Artemisia, non sapendo come vanno le faccende di cuore, tacque e sera dopo sera, piazza dopo piazza, continuò a maneggiare il suo arco e a imbrigliare il suo sguardo soltanto sulle ali della libellula, sempre più stupita dall’immensa fatica che le costava ripetere i gesti che prima le riuscivano con infinita leggerezza. Soffrendo il travaglio dell’essere se stessa, conobbe la consistenza della rivoluzione avvenuta nel suo cuore. Poi venne, quando la misura fu colma, la notte del sospiro; in cui cedette e pianse le sue prime lacrime d’amore sulla spalla possente di Werther Felicità.
Al Circo della Famiglia Felicità nessuno viene lasciato solo col proprio dolore, e infatti Werther le promise di aiutarla a trovare il suo amato sognatore ovunque egli fosse. Artemisia allora indicò la Luna e rinvigorita dalla speranza spiegò che ogni notte, appena il sonno la portava verso l’isola del sollievo, una voce le suggeriva che il suo amato fosse andato su fin sul satellite d’argento e non sapesse come fare ritorno.

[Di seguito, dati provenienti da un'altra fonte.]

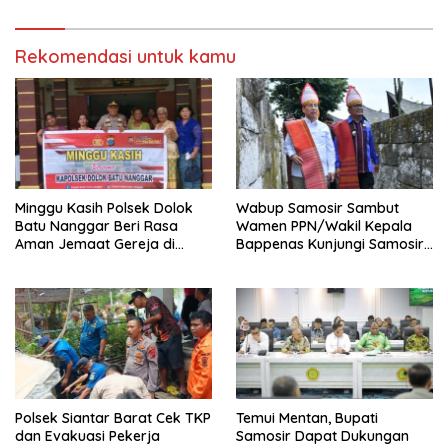
Gubernur Sumatera Utara.
Rekomendasi untuk kamu
Minggu Kasih Polsek Dolok
Wabup Samosir Sambut
Batu Nanggar Beri Rasa
Wamen PPN/Wakil Kepala
Aman Jemaat Gereja di
Bappenas Kunjungi Samosir
Sinaksak
di Huta Siallagan dan
Serahkan Proposal
Pengembangan Daya Tarik
Wisata Baru
Polsek Siantar Barat Cek TKP
Temui Mentan, Bupati
dan Evakuasi Pekerja
Samosir Dapat Dukungan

Werther Felicità non pose tempo in mezzo e con l’aiuto degli Angeli equilibristi organizzò il viaggio più lungo che il Circo della Famiglia Felicità avesse mai affrontato in una sola tappa. Il volo fu lento e confortevole, ma la permanenza sulla Luna provocò più di qualche malumore tra gli artisti che, traditi da una differente gravità, non riuscivano a eseguire le loro esibizioni. Ci volle inoltre tutta la prontezza di spirito (santo si direbbe) di un paio di Angeli insonni per recuperare l’uomo con i piedi a molla che si stava per perdere nello spazio siderale. L’intuizione venne a Vera Felicità, quando già Artemisia stava per sprofondare nuovamente in un oceano di tristezza: l’esperienza con le voci dei sogni le suggerì di interpretare il messaggio che era giunto alla giovane arciera. Dal momento che il giovane non si trovava sulla Luna, doveva per forza essere visibile dalla Luna!
Il resto fu così facile e l’esito talmente felice che quasi ci s’imbarazza a raccontarlo: l’uomo Falco individuò sulla terra il giovane sognatore da un disegno che Artemisia aveva tracciato su una roccia lunare con la punta di una delle sue frecce. Era effettivamente prigioniero, ma di un albero che spuntava sulla parete verticale di un orrido nel bel mezzo di una foresta.
Il Circo della Famiglia Felicità tornò subito sulla terra e, liberato il giovane sognatore, decise di non tornare più sulla Luna.
Artemisia sposò il suo amato la successiva notte di luna piena e, dopo mesi di irriferibile felicità, le sovvenne di chiedergli come mai avesse avuto, al tempo del loro primo incontro, quel portamento così svagato: il marito, arrossito e sorridente, le confidò di avere lasciato il suo lontano borgo guidato da una sogno. Nel sogno lui entrava in un circo, guardava verso l’alto e vedeva lei, bella come mai nessuna, e la Luna. Quella sera stessa aveva incontrato sul suo cammino il circo del suo sogno, ed era entrato con la convinzione di vederla nei panni di una trapezista. Poi, una volta uscito, incredulo di non averla veduta, si era perduto nella foresta ed era caduto nel burrone. Disse di non avere provato paura perché sentiva che il suo sogno si sarebbe avverato ugualmente, contro ogni logica, contro ogni ragionevolezza.
Lei sembrò rammaricarsi per tutto il tempo che avevano perduto, lui nell’orrido e lei sulla Luna, almeno finché non sentì che il viaggio compiuto dall’amore dentro di loro era ennanta volte più lungo di quello compiuto per andare sulla Luna. E questo lo pensò mentre il sognatore ancora diceva di non avere provato paura. E sentì che nemmeno lei ne aveva.
Quando lui finì di dire e lei di ascoltare e pensare, entrambi avevano gli occhi lucidi e ridevano uno nelle braccia dell’altra.